Don't know if this helps as it wasn't cichlids that I ordered (was some pond fish and snails so easier to ship) but I ordered from liveaquaria. That was a number of years ago though. I think as far as ordering fish goes they had a lower minimum order compared to many of the other online sites and breeders. Many have a $100 minimum order which would be hard for you to reach with the fish you are wanting as they are normally not very expensive.
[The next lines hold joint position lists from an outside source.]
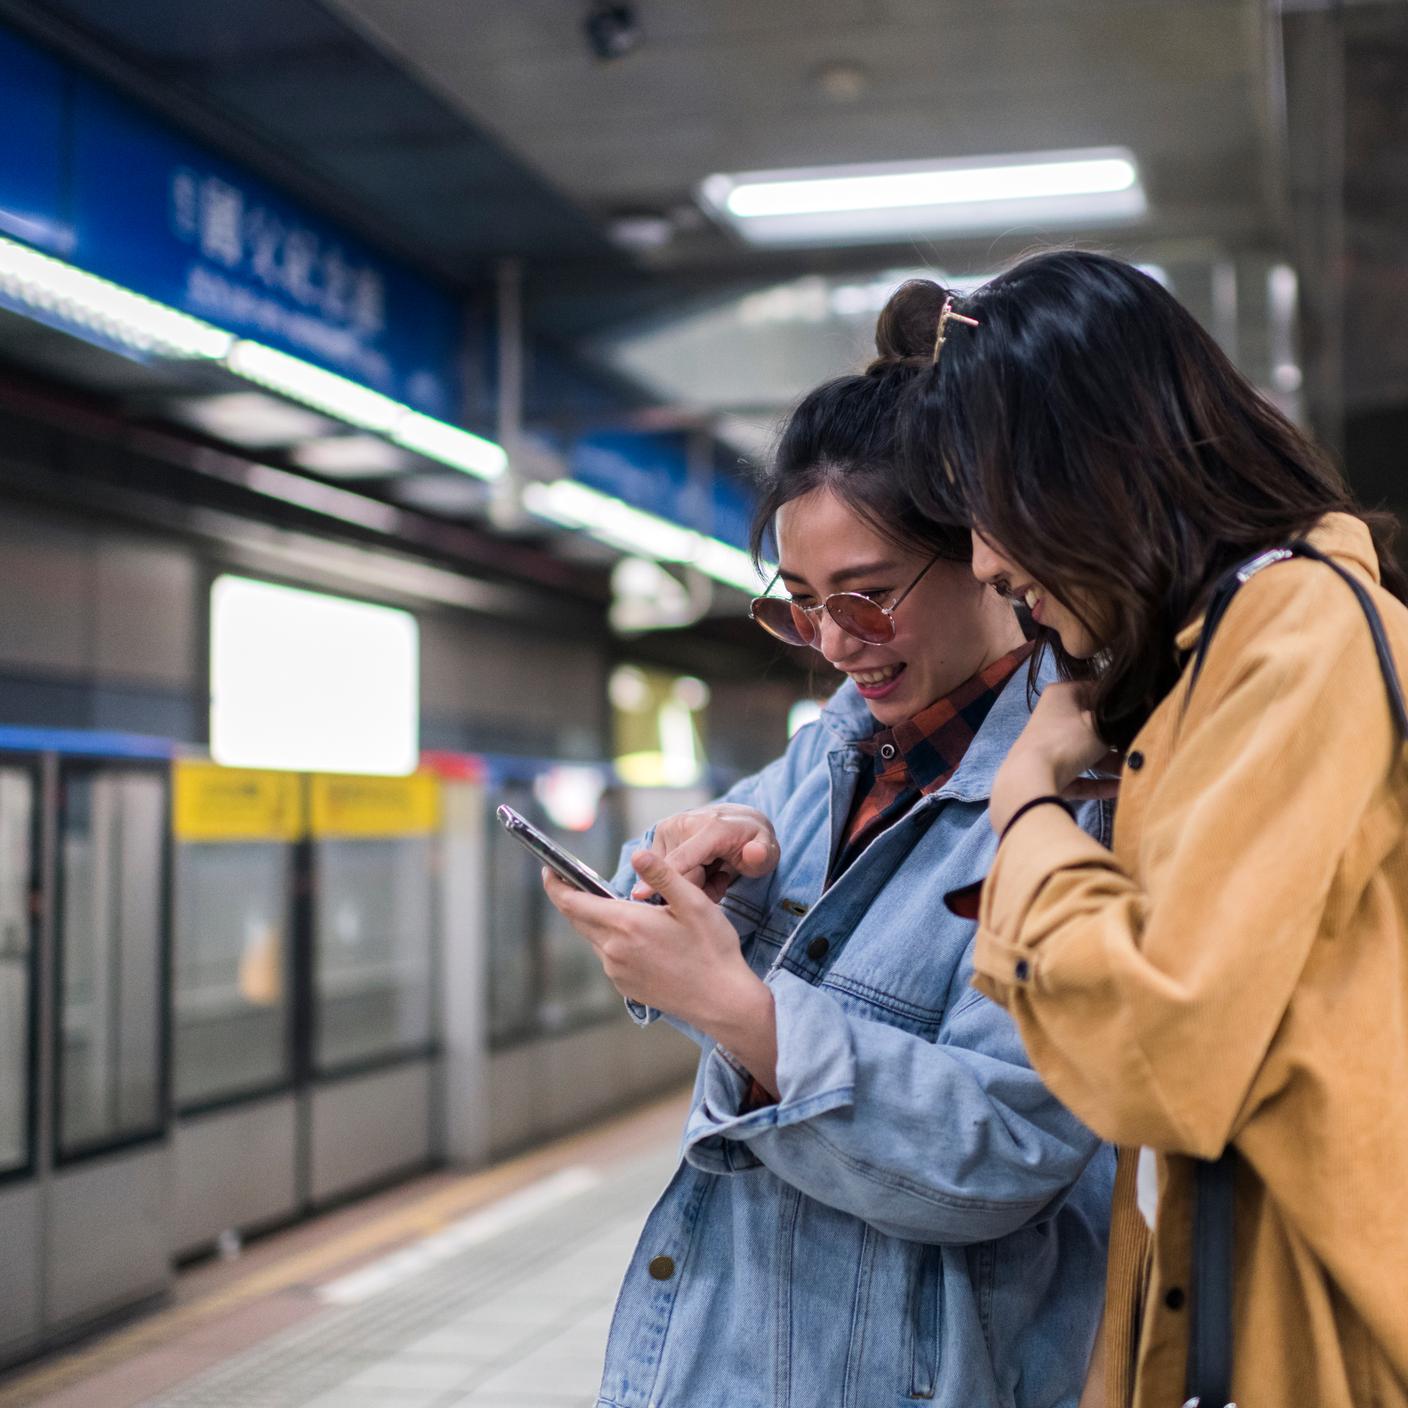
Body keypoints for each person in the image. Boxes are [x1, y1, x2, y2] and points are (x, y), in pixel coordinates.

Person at [543, 295, 1114, 1408]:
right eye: (800, 606)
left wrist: (746, 1015)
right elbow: (648, 906)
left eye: (866, 596)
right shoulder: (834, 755)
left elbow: (1005, 1150)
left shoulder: (1077, 791)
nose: (838, 644)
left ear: (989, 556)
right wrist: (682, 871)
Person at [897, 249, 1408, 1407]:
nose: (986, 560)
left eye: (989, 509)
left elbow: (1159, 1046)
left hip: (1318, 1344)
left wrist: (1026, 798)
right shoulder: (1203, 664)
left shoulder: (1296, 633)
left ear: (1088, 468)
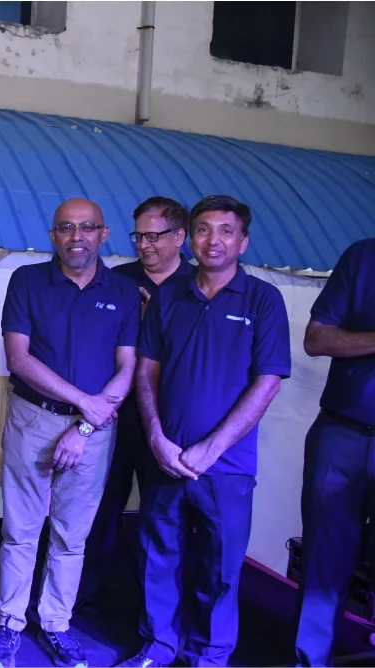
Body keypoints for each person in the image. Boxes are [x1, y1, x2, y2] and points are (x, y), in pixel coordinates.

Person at [117, 195, 291, 668]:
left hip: (228, 465)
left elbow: (267, 383)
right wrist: (156, 437)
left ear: (243, 241)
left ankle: (209, 657)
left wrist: (212, 448)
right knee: (158, 557)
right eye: (203, 229)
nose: (213, 240)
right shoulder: (169, 295)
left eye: (226, 231)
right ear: (189, 238)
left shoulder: (263, 300)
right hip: (166, 458)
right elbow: (146, 371)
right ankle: (158, 646)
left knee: (220, 569)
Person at [0, 198, 140, 668]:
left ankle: (55, 622)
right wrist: (85, 403)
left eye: (87, 227)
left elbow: (127, 367)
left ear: (103, 233)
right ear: (53, 235)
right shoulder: (27, 281)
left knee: (72, 536)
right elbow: (19, 359)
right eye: (66, 228)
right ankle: (8, 622)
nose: (77, 237)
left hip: (93, 430)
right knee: (20, 531)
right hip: (33, 419)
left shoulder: (123, 291)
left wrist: (86, 422)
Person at [79, 196, 194, 607]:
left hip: (170, 424)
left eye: (154, 236)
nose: (144, 244)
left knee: (162, 519)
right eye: (139, 236)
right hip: (115, 416)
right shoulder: (118, 280)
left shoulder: (199, 285)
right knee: (99, 507)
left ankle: (155, 611)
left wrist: (154, 327)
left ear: (180, 237)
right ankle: (80, 597)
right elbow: (96, 346)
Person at [293, 237, 375, 667]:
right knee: (324, 559)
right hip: (342, 432)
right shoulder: (364, 256)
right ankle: (310, 660)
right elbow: (317, 338)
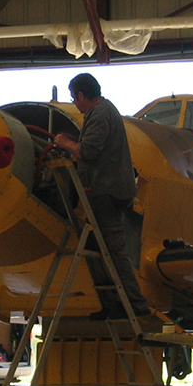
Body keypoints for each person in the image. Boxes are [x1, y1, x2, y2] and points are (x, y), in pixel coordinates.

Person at [53, 73, 151, 321]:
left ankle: (135, 305)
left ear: (82, 96)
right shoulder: (104, 111)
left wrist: (65, 143)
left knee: (114, 250)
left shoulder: (98, 114)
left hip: (106, 194)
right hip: (105, 192)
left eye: (74, 98)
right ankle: (113, 303)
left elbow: (88, 151)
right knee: (98, 249)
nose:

If you are doing an online order you may want to order 4-6 of each of what you want and grow them out a little. This would allow you to keep your favorites and weed out the trouble makers. Just give the ones you can't keep to other friends who keep fish or see if a LFS would take them. Just a suggestion. This should work if you get them really small like 1-2" and grow them out to around 4-5".

Hope that helps some.


----------



## BabyBull21 (May 3, 2017)

That's a really good idea cage. Then I could maybe figure out a happy medium between 2-3 species. Thanks!


----------



## cage623 (Feb 2, 2008)

No problem, glad I could help. Let us know if you have any other questions or if you have decided what you are getting. Looking forward to seeing how it all works out.


----------



## easywolf31 (Jan 19, 2017)

A Green Terror pair


----------



## cage623 (Feb 2, 2008)

Not a bad suggestion, I'd say your better off with a 90 or 120 long-term but could work in a 75. Don't think GT's are as hard on their mates as some cichlids of similar size.


----------



## easywolf31 (Jan 19, 2017)

I just picked up by accident a really nice male Juvenile today, couldn't resist. I think I may go find a female somewhere else. Really smart fish, quickly adapted started eating immediately.


----------